:: Aim of the exercise ::
Exactly as shown below, retype every line of the data.

:: Supplied material ::
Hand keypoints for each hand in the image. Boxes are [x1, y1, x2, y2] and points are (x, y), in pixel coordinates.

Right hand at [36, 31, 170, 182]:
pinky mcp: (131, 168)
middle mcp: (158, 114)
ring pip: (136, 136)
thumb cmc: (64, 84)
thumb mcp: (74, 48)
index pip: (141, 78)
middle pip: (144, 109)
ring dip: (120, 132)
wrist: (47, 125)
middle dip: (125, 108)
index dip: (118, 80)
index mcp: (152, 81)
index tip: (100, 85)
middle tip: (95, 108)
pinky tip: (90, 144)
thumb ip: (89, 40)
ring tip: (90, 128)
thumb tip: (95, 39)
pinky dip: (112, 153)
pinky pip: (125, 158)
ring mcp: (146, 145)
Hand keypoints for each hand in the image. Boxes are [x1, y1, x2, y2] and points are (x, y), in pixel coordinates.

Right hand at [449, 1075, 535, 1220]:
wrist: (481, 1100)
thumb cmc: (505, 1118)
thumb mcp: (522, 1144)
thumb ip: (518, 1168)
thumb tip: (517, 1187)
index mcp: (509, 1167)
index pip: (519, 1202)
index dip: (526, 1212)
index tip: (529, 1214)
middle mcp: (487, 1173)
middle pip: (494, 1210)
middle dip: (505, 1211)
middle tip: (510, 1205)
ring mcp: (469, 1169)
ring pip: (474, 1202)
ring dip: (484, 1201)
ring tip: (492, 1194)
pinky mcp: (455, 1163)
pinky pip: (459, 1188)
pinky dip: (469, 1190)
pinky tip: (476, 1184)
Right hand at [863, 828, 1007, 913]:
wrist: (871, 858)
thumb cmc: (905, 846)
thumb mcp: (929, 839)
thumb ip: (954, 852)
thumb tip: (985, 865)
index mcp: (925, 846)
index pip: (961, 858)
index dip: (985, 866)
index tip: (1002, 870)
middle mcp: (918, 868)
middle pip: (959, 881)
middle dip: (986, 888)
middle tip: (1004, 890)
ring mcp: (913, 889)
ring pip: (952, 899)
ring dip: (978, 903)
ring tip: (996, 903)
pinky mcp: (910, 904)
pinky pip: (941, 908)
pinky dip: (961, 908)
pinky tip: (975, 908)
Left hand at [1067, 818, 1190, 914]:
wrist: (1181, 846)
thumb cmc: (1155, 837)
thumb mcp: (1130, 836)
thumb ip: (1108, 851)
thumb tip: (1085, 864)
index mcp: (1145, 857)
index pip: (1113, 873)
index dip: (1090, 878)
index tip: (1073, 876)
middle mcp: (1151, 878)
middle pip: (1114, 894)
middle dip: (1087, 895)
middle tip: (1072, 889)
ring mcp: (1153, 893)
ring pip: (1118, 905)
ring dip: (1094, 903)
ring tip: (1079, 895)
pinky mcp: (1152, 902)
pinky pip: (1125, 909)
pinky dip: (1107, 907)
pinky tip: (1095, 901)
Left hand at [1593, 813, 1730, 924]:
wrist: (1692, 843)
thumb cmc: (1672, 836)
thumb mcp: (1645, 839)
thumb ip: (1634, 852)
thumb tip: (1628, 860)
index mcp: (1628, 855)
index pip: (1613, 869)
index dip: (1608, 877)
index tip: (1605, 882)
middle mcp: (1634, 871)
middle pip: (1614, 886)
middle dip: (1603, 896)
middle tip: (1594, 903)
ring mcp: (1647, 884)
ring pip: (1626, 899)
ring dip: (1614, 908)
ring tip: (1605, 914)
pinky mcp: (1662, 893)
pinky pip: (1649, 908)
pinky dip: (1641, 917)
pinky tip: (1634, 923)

:: Solution ::
Hand keypoints for each hand in the image. Boxes are [x1, y1, x2, y2] and points are (x, y), in pixel coordinates.

Right hand at [36, 31, 170, 182]:
pinky mcp: (131, 168)
middle mcp: (158, 114)
ring pip: (136, 136)
thumb cmc: (64, 84)
thumb mcp: (74, 48)
index pip: (141, 78)
middle pip: (144, 109)
ring dip: (120, 132)
wrist: (47, 125)
middle dip: (125, 108)
index dip: (118, 80)
index mcp: (152, 81)
index tip: (100, 85)
middle tip: (95, 108)
pinky tip: (90, 144)
thumb ip: (89, 40)
ring tip: (90, 128)
thumb tip: (95, 39)
pinky dip: (112, 153)
pinky pip: (125, 158)
ring mcp: (146, 145)
Hand keypoints for each hand in the image. Boxes are [x1, y1, x2, y2] and points are (x, y), in pixel coordinates.

Right hand at [449, 1075, 535, 1220]:
wrist: (481, 1100)
thumb cmc: (505, 1118)
thumb mcp: (522, 1144)
thumb ip: (518, 1168)
thumb tip: (517, 1187)
index mcp: (509, 1167)
index pip: (519, 1202)
index dip: (526, 1212)
index tip: (529, 1214)
middle mcp: (487, 1173)
middle pip: (494, 1210)
middle dip: (505, 1211)
middle tip: (510, 1205)
ring mcp: (469, 1169)
ring pip: (474, 1202)
ring dip: (484, 1201)
ring tip: (492, 1194)
pinky mcp: (455, 1163)
pinky pip: (459, 1188)
pinky dip: (469, 1190)
pinky tip: (476, 1184)
Right hand at [863, 828, 1007, 913]:
wrist: (871, 858)
thumb cmc: (905, 846)
thumb mcp: (929, 839)
thumb ip: (954, 852)
thumb tip: (985, 865)
index mcp: (925, 846)
index pip: (961, 858)
index dip: (985, 866)
index tip: (1002, 870)
middle mcp: (918, 868)
middle pip: (959, 881)
middle dip: (986, 888)
middle tip: (1004, 890)
ring mcp: (913, 889)
ring pip: (952, 899)
ring dip: (978, 903)
ring tip: (996, 903)
pinky mcp: (910, 904)
pinky pip: (941, 908)
pinky dip: (961, 908)
pinky tip: (975, 908)
Left hand at [1067, 818, 1190, 914]:
wrist: (1181, 846)
thumb cmc: (1155, 837)
thumb mcp: (1130, 836)
thumb ip: (1108, 851)
thumb tip: (1085, 864)
index mcp: (1145, 857)
index pip: (1113, 873)
index dip: (1090, 878)
index tip: (1073, 876)
middle mcp: (1151, 878)
middle pip: (1114, 894)
middle dip: (1087, 895)
middle tip: (1072, 889)
ring mcp: (1153, 893)
ring pip: (1118, 905)
ring dip: (1094, 903)
ring tip: (1079, 895)
pinky mcp: (1152, 902)
pinky pip: (1125, 909)
pinky dip: (1107, 907)
pinky tip: (1095, 901)
Left hand at [1593, 813, 1730, 924]:
wrist: (1692, 843)
thumb cmc: (1672, 836)
thumb mcp: (1645, 839)
thumb ip: (1634, 852)
thumb tip: (1628, 860)
index mcp: (1628, 855)
index pip: (1613, 869)
index dip: (1608, 877)
index tip: (1605, 882)
middle mcp: (1634, 871)
middle pip: (1614, 886)
middle dip: (1603, 896)
middle tip: (1594, 903)
ring mcp: (1647, 884)
ring pip: (1626, 899)
ring dip: (1614, 908)
ring tip: (1605, 914)
pinky mcp: (1662, 893)
pinky pip: (1649, 908)
pinky dip: (1641, 917)
pinky tip: (1634, 923)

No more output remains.